Conformational Analysis for Oligopeptides using Hamiltonian Algorithm coupled with ab initio Molecular Orbital Calculation -Hydrogen-bond controlled conformational analysis-

○Hiroko Ieiri（Faculty of Science, Rikkyo University），Hiroaki Tokiwa（Faculty of Science, Rikkyo University），Umpei Nagashima（Grid Tecnology Research Center, National Institute of Advanced Industrial Science and Technology），Hiroaki Teramae（Depertment of Chemistry, Faculty of Science, Josai University）

Hydrogen bond and hydrophobic interaction are important to determine three-dimensional structure of protein. We analyzed conformational change of oligopeptides caused by intra-molecular hydrogen-bond formation and/or deformation using ab initio MO-MD method based on the Hamiltonian Algorithm at the HF/3-21G level. All initial conformations were assumed as alpha-helix structures. A glycine pentamer has two intra-molecular hydrogen bonds an initial alpha-helix conformation. One of these hydrogen bonds was formed between 1- and 4-residues, the other was between 2- and 5-residues. Both hydrogen bonds were deformed at around 3000 steps in an energy trajectory and new three intra-molecular hydrogen bonds were formed simultaneously. In the case of alanine pentamer, two hydrogen bonds between similar residues as a glycine pentamer exist at an initial conformation. These hydrogen bonds were deformed at earlier (about 1500) steps than the glycine pentamer.

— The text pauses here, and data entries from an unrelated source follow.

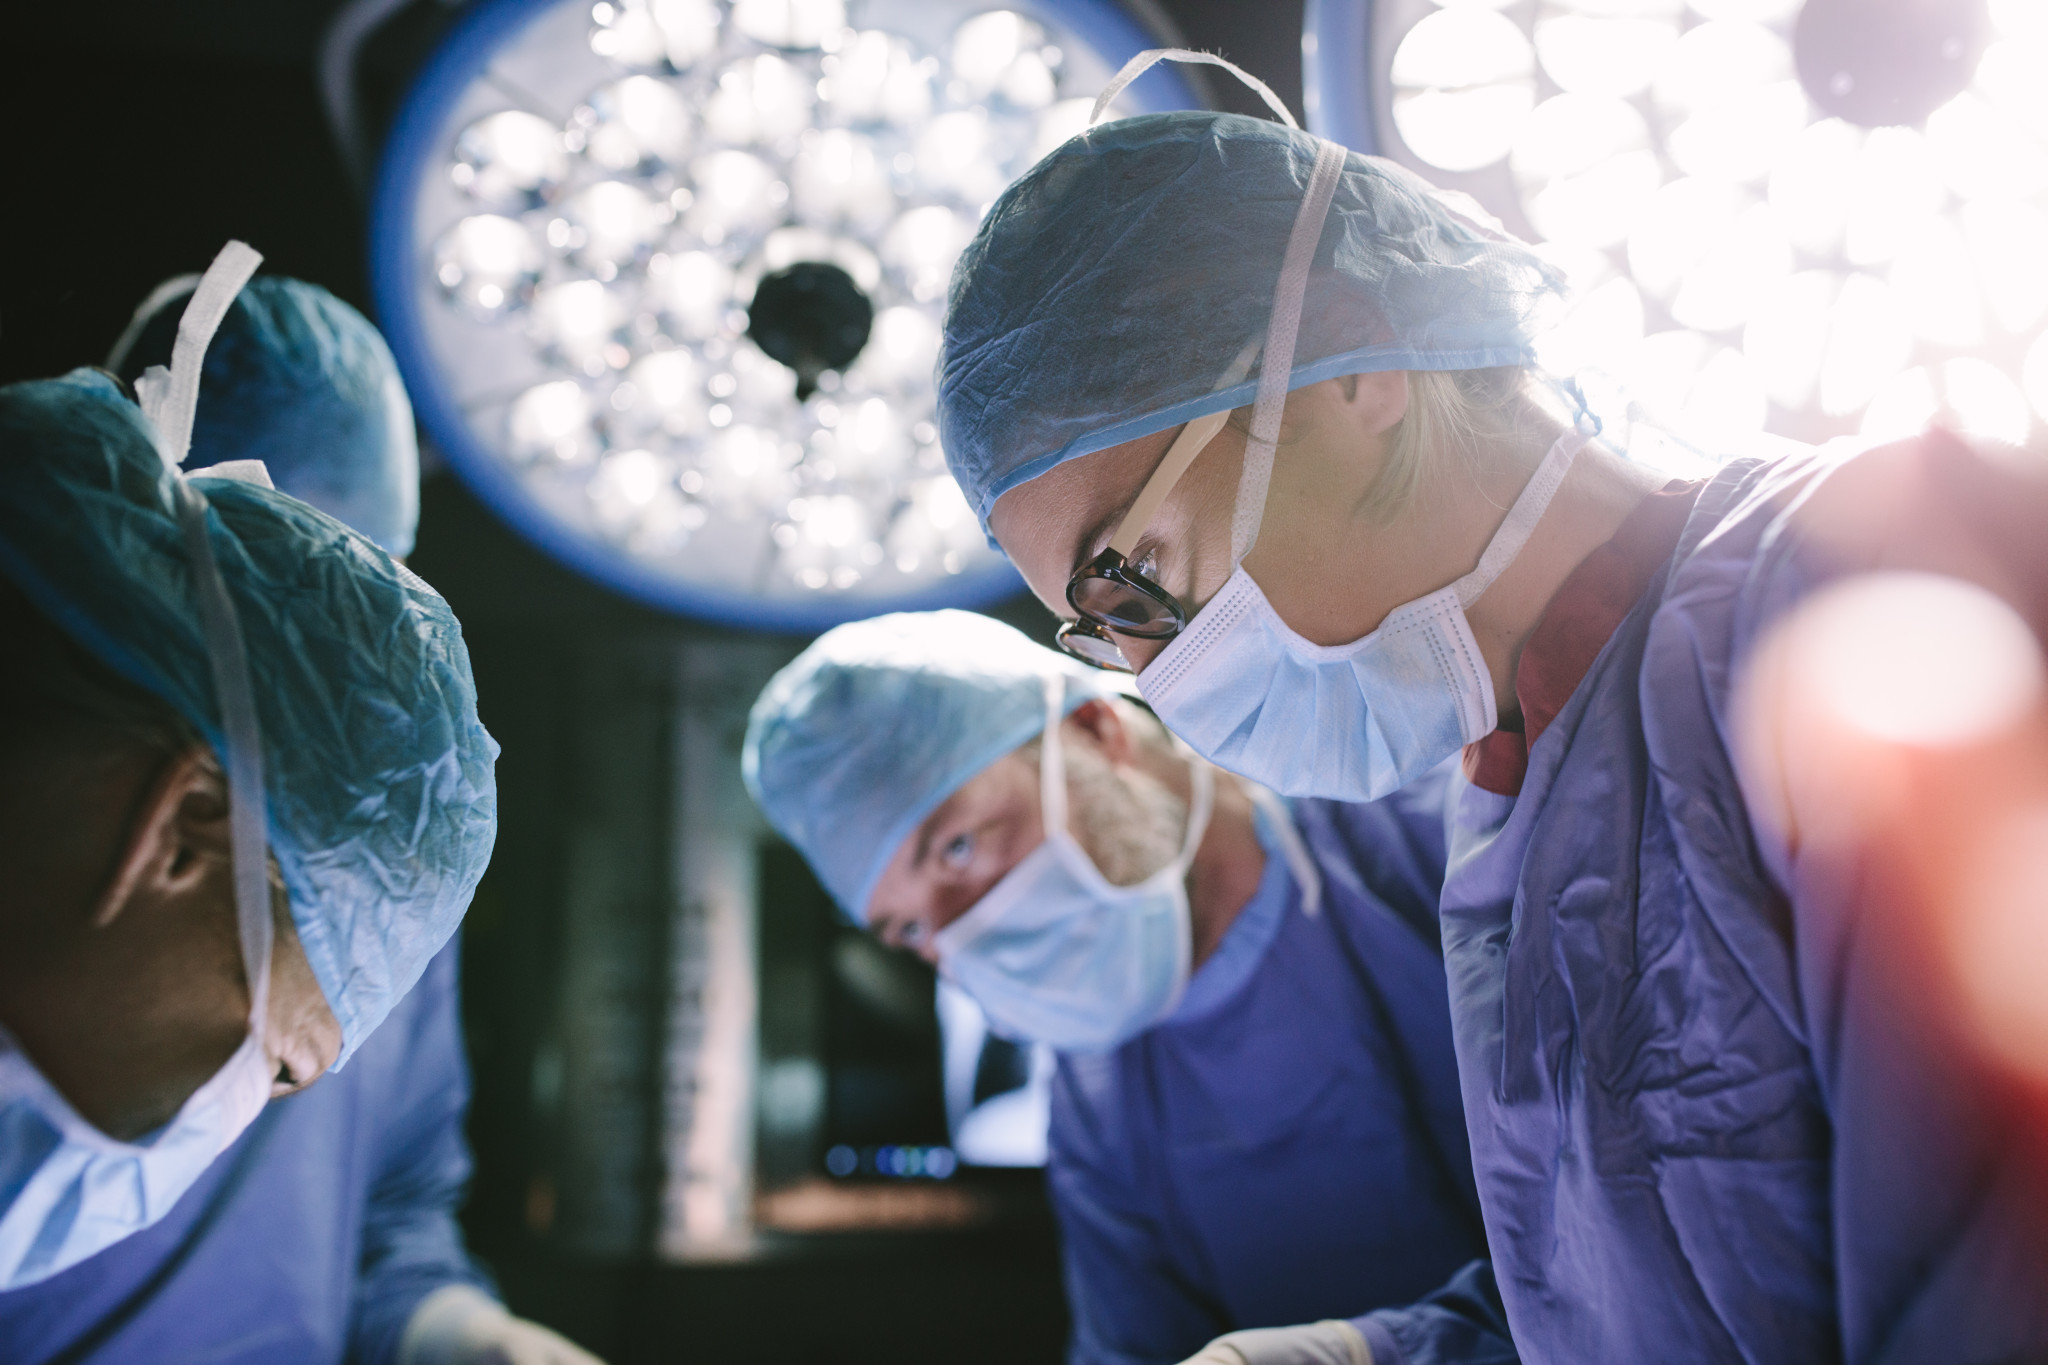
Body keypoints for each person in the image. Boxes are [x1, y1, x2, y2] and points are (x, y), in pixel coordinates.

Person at [937, 80, 2048, 1364]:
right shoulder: (1507, 810)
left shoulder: (1865, 582)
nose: (1154, 678)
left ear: (1345, 371)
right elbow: (1647, 1303)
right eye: (1103, 638)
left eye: (1130, 583)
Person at [0, 253, 591, 1363]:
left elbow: (393, 1215)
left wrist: (467, 1339)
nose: (326, 643)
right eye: (265, 570)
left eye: (363, 601)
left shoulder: (370, 867)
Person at [744, 610, 1507, 1365]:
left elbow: (1620, 1241)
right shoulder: (1098, 1111)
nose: (960, 935)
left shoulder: (1447, 840)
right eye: (908, 929)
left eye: (958, 846)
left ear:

After 4000 steps, new hydrogen bond between 1- and 5-residues was furthermore formed. We also carried out the analysis for typical acidic oligopeptides such as asparatic and glutamic acids pentamers. Our proposed ab initio MO-MD method is efficient to theoretically analyze dynamical process of hydrogen-bond formation/deformation in oligopeptides.